-
Notifications
You must be signed in to change notification settings - Fork 55
Description
I am following a tutorial that trains the myosuite myoHandReorient8-v0 environment using the stable baselines 3 version of SAC. The main block of code for performing training (which details the SAC parameters, hence why I'm putting it here) is:
def train(env_name, policy_name, timesteps, seed):
"""
Trains a policy using sb3 implementation of SAC.
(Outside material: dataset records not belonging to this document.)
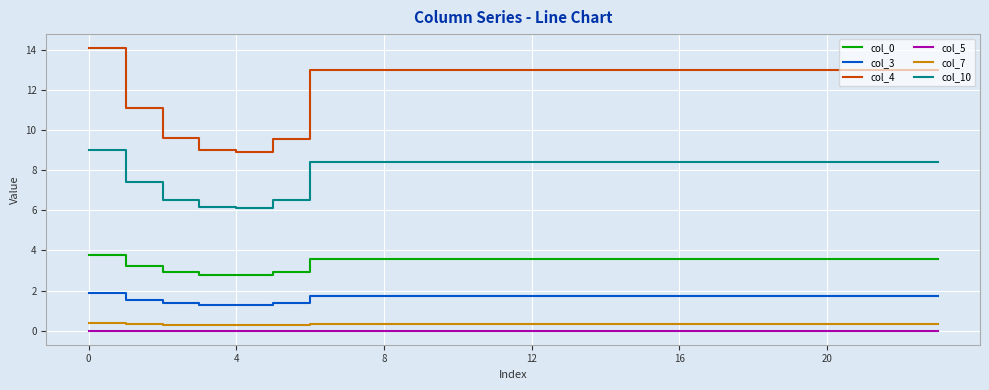

What is the greatest value displayed?

14.1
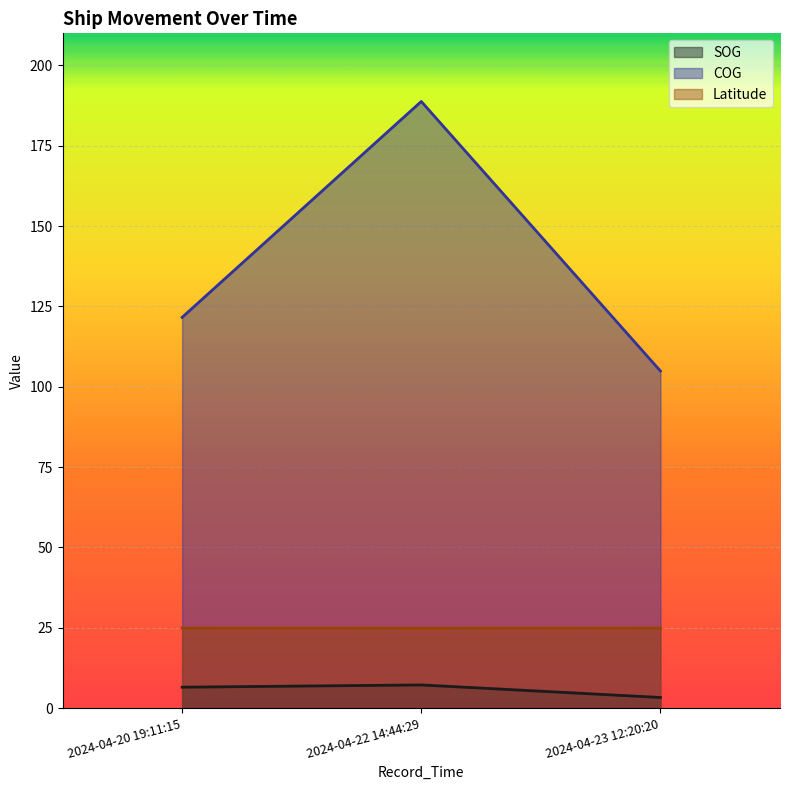

What is the label of the 3rd point from the left?

2024-04-23 12:20:20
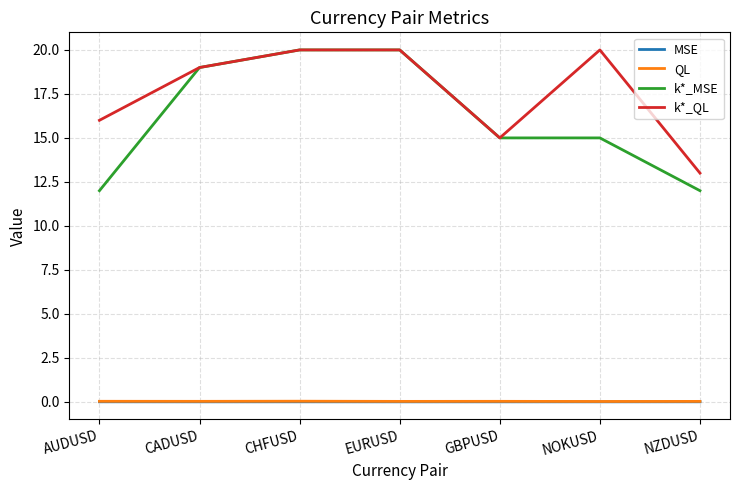

What is the total value across all series at CHFUSD?

40.0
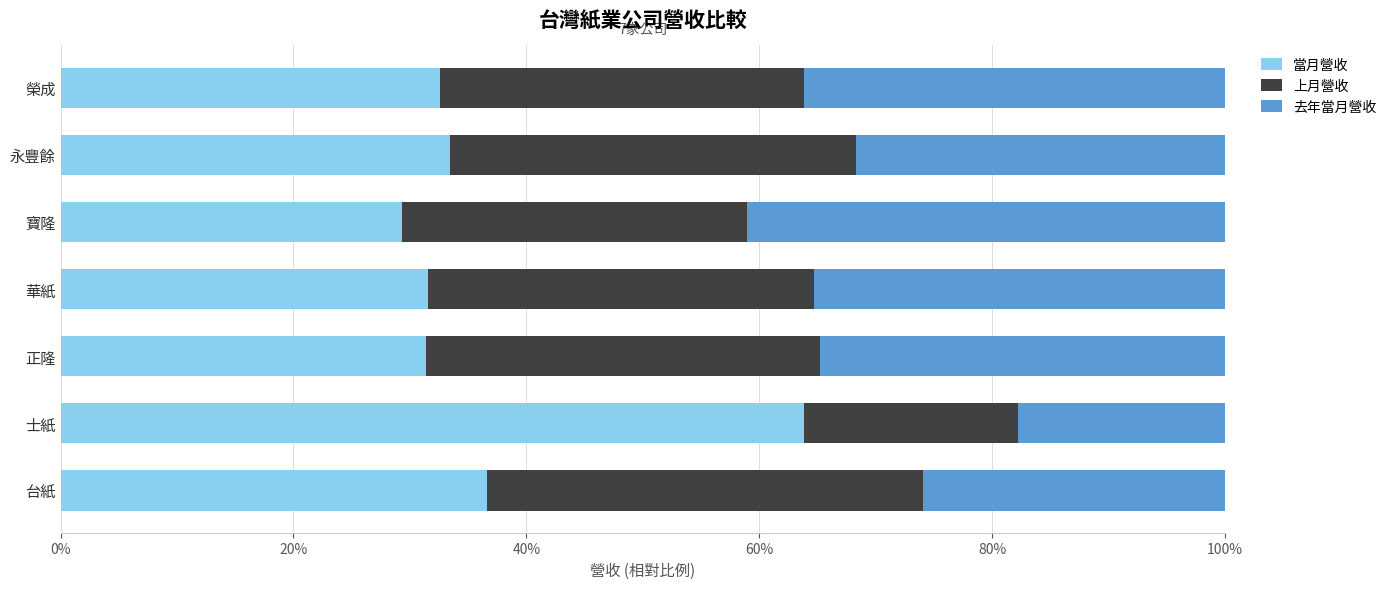

What are all the series names shown in the legend?

當月營收, 上月營收, 去年當月營收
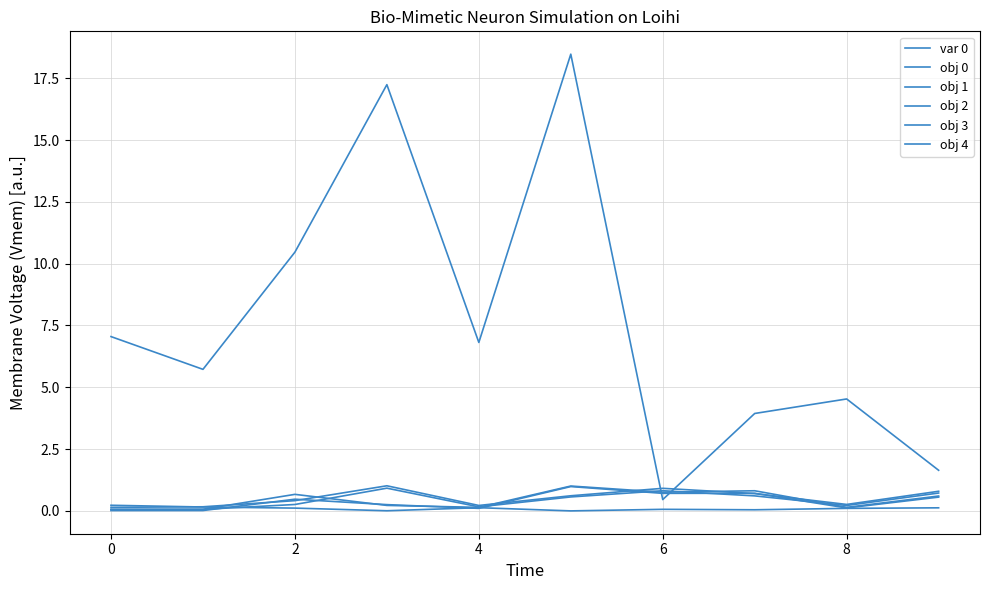

Is this an area chart (filled region under the line)?

No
env_name: str; name of gym env.
policy_name: str; choose unique identifier of this policy
timesteps: int; how long you want to train your policy for
seed: str (not int); relevant if you want to train multiple policies with the same params
"""
env = gym.make(env_name)
env = Monitor(env)
env = DummyVecEnv([lambda: env])
env = VecNormalize(env, norm_obs=True, norm_reward=False, clip_obs=10.)
net_shape = [400, 300]
policy_kwargs = dict(net_arch=dict(pi=net_shape, qf=net_shape))
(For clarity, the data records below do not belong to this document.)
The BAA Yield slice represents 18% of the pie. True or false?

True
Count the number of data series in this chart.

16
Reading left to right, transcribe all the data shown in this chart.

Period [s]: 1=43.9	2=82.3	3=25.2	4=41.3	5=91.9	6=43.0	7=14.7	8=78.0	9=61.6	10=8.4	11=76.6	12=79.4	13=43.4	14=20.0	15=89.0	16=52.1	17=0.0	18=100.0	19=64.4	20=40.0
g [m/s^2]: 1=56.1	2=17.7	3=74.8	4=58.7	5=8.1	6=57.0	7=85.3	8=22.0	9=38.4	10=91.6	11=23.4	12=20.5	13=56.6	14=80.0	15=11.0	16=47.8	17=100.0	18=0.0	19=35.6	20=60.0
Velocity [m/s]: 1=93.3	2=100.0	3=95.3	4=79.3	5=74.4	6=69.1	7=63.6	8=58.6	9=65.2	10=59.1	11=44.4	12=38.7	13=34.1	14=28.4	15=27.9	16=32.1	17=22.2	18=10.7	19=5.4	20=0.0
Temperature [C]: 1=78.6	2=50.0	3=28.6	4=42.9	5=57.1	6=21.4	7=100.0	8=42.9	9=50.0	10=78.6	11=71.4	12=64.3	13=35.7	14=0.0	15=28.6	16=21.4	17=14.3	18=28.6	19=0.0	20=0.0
model = SAC('MlpPolicy', env, learning_rate=linear_schedule(.001), buffer_size=int(3e5),
learning_starts=1000, batch_size=256, tau=.02, gamma=.98, train_freq=(1, "episode"),
gradient_steps=-1,policy_kwargs=policy_kwargs, verbose=1)
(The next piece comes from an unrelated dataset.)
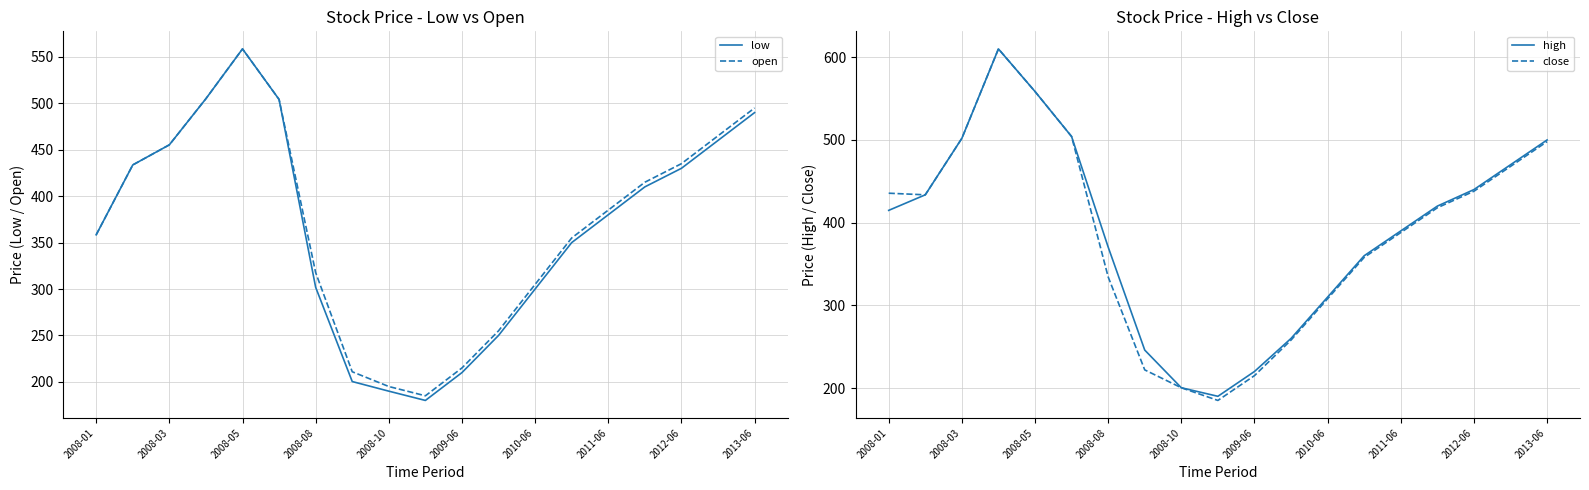

The open series shows 52.0 at 2008-10. True or false?

False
succ_callback = SaveSuccesses(check_freq=1, env_name=env_name+'_'+seed,
log_dir=f'{policy_name}_successes_{env_name}_{seed}')
model.set_logger(configure(f'{policy_name}_results_{env_name}_{seed}'))
model.learn(total_timesteps=int(timesteps), callback=succ_callback, log_interval=4)
model.save(f"{policy_name}_model_{env_name}_{seed}")
env.save(f'{policy_name}_env_{env_name}_{seed}')
When I call this train function and use the stable baselines 3 version of SAC (from stable_baselines3 import SAC), the model trains well. However, if I instead use the sbx version of SAC (from sbx import SAC), the actors loss, critic loss and entropy coefficient diverge:
The mujoco simulation also often becomes unstable in the SBX case:
WARNING:absl:Nan, Inf or huge value in QACC at DOF 26. The simulation is unstable. Time = 0.2380.
Simulation couldn't be stepped as intended. Issuing a reset
Naively, I would have thought that the SB3 and SBX versions of SAC would perform approximately the same for the same training parameters. Can you help me understand why this is not the case, and why parameters that work well for SB3 SAC are catastrophic for SBX SAC?
I am using stable_baselines3 2.3.2 and sbx 0.13.0.